В конечном итоге возобладало чувство примерного матроса. Возможно, Рамунчо и Трику не прошли через то же преображение, что я, но я видел, что они очень устали и все больше уходили в себя. Трику проводил половину дня, пробуя различные кулинарные рецепты, а другую половину – слушая эзотерические программы по радио или читая журналы о космонавтах. Кроме того, в определенном смысле он стал настоящим маньяком. Он хранил кусочек ткани, отрезанный, по его словам, от платья, в котором была одна из его тетушек в день бомбардировки Герники, и всегда, когда мы отправлялись куда-нибудь, он пришивал его к изнанке своей рубашки; без него он не мог успокоиться, как варвар, потерявший свой амулет. Что касается Рамунчо, то он сосредоточил все свое внимание на изучении английского языка. Как только предоставлялась малейшая возможность, он брал книги и пленки и уходил заниматься. Однажды Папи сказал, что ему следовало бы глубже внедриться в организацию, на что Рамунчо ответил категорическим отказом. Он не хотел ничего знать. Ограничивался лишь тем, что осуществлял акции, которые ему велели осуществить, и точка. Возможно, он пребывал в подавленном состоянии. Рамунчо всегда был немного склонен к депрессии. И смерть его матери очень его подкосила.

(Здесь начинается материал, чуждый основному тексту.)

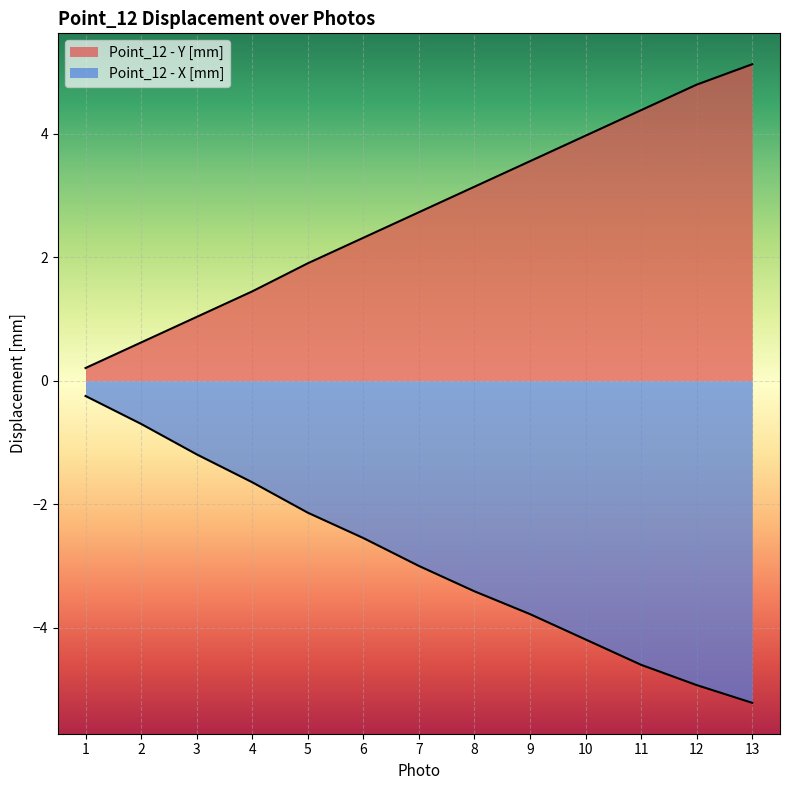

How many data points does each series have?

13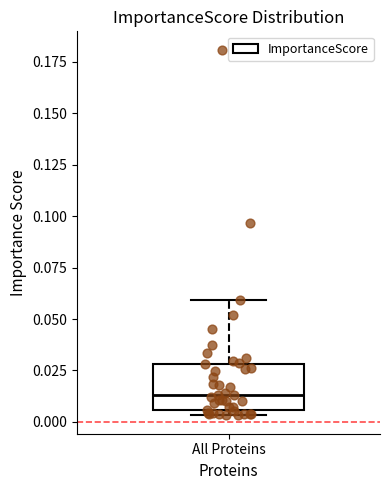

Read this box plot against the y-axis: the position of the median line, the range covered by the box, and the ends of both whiskers. The values are not printed on the chart, so give them approximately, as read against the axis.

median 0.015, box 0.005 to 0.030, whiskers 0.005 (just below the box's lower edge) to 0.060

Когда мы выехали из Мамузина, я сказал себе: «Я должен вытащить их из ямы. Испанская диктатура долго не продлится. Изменение политической ситуации, несомненно, приведет к амнистии, и заключенные смогут выйти на свободу. А вот положение членов организации, которые к тому моменту будут продолжать активную деятельность, напротив, будет очень сложным». Я был убежден, что милитаристы вроде Карлоса возобладают в организации и, следовательно, вооруженная борьба продолжится. И активные борцы снова вернутся в тюрьмы. В те самые тюрьмы, которые только что опустели. А когда будет объявлена следующая амнистия? Это невозможно предвидеть. Но пройдет немало лет. Может быть, десять, может быть, двадцать. А посему было необходимо попасть в тюрьму как можно раньше.

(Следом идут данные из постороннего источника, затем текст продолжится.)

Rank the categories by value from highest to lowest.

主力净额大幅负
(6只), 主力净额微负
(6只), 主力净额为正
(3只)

Я не буду распространяться о деталях нашего задержания. Как только мы выехали из Сан-Себастьяна, я сказал своим товарищам, что иду в туалет, и попросил контролера позвать представителя железнодорожной полиции. Когда передо мной появился полицейский, я сказал ему, что хочу поговорить с каким-нибудь ответственным лицом, что речь идет о жизненно важном деле и что если все пройдет хорошо, он получит месяц отпуска и, возможно, даже медаль. Я позвонил со станции Альсасуа и оговорил условия с губернатором Наварры: никакого насилия во время задержания и никаких пыток в комиссариате. В них на самом деле не будет никакой необходимости. Ведь я сам предоставлю им всю информацию, которой владеют мои товарищи. Губернатор дал мне слово, а я сообщил единственный факт, который был ему в тот момент нужен: один из моих товарищей играет на аккордеоне. Найти наш вагон было нетрудно. «Вы не возражаете, если мы задержим вас в Сарагосе? Это чтобы лучше все подготовить. Я не хочу спешить», – сказал губернатор. Я ответил, что у меня возражений нет и чтобы он сделал одолжение, прислал умных полицейских. «Вы же знаете, с умными работать всегда лучше». – «Вы просто циник», – сказал он со смешком. Он нервничал. Не каждый день случались звонки вроде моего.